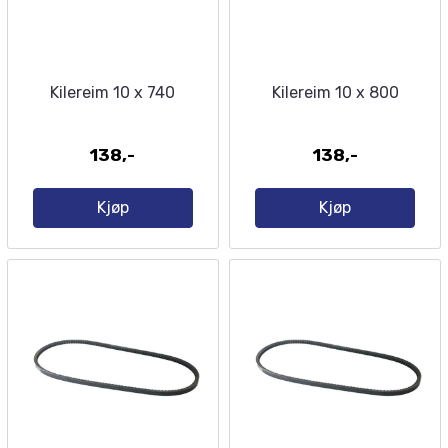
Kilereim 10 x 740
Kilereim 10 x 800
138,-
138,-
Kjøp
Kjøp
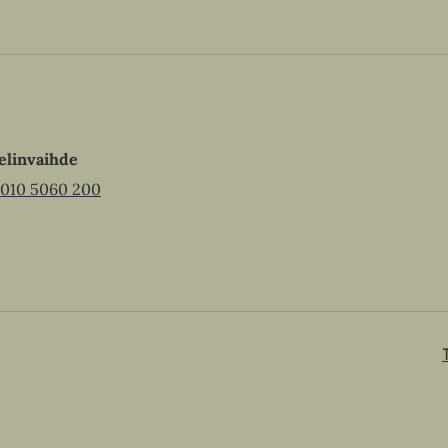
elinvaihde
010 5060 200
++++++
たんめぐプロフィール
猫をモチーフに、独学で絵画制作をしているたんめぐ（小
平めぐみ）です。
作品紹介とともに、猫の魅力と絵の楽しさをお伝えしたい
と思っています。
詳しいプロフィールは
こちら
++++++
**EXERCISE INSTRUCTIONS**
Copy out the listing lines, starting at the line with "Kilereim 10 x 740" and ending after the line with "010 5060 200". Leave out the pictures.

**EXERCISE RESPONSE**
Kilereim 10 x 740
Kilereim 10 x 800
138,-
138,-
Kjøp
Kjøp
elinvaihde
010 5060 200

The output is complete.